- The task:
Take the line that has "right shoulder: (96, 577)" in it and every line after it to the end of the entries, and reproduce them exactly.

Structured pose outputs:
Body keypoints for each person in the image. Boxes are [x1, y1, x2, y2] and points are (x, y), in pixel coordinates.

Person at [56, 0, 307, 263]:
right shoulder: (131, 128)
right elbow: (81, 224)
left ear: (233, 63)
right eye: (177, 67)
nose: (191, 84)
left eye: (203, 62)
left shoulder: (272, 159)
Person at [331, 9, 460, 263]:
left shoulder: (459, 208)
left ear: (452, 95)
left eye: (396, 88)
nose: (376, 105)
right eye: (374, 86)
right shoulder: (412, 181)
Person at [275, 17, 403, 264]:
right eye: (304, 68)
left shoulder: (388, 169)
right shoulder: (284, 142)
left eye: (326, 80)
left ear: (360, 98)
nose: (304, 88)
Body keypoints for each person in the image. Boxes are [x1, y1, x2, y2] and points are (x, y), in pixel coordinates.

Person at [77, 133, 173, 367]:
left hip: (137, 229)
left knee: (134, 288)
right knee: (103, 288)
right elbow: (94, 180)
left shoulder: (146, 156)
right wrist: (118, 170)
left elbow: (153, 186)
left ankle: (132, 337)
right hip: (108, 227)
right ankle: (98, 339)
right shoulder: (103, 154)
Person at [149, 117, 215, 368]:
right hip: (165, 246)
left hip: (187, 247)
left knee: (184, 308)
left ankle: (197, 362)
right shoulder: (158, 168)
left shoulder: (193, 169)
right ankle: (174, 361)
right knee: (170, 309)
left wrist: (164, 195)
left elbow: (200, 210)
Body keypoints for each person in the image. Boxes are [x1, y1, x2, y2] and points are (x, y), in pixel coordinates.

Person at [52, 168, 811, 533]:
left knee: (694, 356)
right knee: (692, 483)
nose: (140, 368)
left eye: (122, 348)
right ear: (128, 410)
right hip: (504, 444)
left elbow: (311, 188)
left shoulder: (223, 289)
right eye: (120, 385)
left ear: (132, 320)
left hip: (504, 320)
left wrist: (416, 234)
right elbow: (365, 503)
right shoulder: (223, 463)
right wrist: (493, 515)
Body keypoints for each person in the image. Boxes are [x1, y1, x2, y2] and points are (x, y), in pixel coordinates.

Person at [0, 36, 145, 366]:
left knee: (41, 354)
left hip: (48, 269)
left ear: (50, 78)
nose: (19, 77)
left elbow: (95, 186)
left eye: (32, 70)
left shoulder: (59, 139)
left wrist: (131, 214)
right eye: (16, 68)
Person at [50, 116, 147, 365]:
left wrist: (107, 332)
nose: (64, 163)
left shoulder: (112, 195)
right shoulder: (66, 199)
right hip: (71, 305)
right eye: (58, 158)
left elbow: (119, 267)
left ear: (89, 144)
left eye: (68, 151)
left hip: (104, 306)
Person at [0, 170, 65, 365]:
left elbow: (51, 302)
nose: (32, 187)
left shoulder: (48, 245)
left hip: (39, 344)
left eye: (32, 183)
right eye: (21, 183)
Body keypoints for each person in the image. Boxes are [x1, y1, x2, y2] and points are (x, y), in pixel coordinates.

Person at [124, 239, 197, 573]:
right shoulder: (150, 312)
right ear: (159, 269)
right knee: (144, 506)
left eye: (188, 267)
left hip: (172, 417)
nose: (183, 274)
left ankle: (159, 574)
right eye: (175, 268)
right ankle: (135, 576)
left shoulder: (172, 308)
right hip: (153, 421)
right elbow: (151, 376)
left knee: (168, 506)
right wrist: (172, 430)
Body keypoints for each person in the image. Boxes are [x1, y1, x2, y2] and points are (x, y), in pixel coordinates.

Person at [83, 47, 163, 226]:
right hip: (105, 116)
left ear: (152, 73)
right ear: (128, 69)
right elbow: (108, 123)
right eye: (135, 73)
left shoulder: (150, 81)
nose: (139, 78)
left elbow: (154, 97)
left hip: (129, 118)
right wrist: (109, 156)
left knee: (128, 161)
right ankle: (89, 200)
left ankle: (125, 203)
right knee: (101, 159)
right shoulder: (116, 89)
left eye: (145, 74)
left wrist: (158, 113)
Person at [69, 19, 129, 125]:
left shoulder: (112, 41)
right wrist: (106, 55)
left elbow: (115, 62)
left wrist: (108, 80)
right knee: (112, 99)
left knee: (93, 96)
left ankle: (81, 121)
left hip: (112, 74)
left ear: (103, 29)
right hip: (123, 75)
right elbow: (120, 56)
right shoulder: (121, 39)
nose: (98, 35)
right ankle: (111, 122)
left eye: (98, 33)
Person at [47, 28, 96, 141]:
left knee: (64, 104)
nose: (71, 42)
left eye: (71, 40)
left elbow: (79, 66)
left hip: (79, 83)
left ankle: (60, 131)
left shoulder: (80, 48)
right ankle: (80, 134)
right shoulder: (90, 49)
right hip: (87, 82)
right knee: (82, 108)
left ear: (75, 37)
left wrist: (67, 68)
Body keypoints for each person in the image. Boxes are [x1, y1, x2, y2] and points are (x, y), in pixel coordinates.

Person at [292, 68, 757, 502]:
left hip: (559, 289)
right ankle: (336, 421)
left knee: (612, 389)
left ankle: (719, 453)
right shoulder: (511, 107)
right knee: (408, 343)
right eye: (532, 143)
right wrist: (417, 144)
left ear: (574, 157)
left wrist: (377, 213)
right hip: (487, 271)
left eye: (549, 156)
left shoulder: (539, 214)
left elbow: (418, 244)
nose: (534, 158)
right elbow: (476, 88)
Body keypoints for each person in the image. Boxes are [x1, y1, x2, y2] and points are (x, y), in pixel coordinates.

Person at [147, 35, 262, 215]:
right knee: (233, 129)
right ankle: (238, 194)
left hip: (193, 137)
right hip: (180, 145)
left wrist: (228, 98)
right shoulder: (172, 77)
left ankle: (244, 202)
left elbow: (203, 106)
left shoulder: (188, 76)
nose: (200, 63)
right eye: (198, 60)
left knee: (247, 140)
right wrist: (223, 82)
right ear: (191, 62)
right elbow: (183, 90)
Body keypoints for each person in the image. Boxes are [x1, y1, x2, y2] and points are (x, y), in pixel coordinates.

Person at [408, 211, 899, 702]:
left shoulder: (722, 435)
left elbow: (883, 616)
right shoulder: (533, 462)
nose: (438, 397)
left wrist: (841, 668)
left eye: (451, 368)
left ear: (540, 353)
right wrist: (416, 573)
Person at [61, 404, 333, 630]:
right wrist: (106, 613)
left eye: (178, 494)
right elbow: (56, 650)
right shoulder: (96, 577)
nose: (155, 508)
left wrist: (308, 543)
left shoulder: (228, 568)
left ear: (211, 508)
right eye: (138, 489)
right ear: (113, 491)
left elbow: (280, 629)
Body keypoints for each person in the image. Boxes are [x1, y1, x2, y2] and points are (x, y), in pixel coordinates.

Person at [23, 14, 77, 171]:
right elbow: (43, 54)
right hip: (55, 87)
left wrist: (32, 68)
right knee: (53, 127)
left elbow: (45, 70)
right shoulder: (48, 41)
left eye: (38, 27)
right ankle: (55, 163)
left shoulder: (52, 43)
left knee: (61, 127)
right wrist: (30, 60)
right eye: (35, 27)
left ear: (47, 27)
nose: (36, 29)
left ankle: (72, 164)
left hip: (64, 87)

- Problem solution:
right shoulder: (96, 577)
nose: (155, 508)
left wrist: (308, 543)
left shoulder: (228, 568)
left ear: (211, 508)
right eye: (138, 489)
right ear: (113, 491)
left elbow: (280, 629)
Body keypoints for each person in the image. Boxes are [x1, y1, x2, y2] and points are (x, y), in pixel coordinates.

Person at [23, 14, 77, 171]:
right elbow: (43, 54)
right hip: (55, 87)
left wrist: (32, 68)
right knee: (53, 127)
left elbow: (45, 70)
right shoulder: (48, 41)
left eye: (38, 27)
right ankle: (55, 163)
left shoulder: (52, 43)
left knee: (61, 127)
right wrist: (30, 60)
right eye: (35, 27)
left ear: (47, 27)
nose: (36, 29)
left ankle: (72, 164)
left hip: (64, 87)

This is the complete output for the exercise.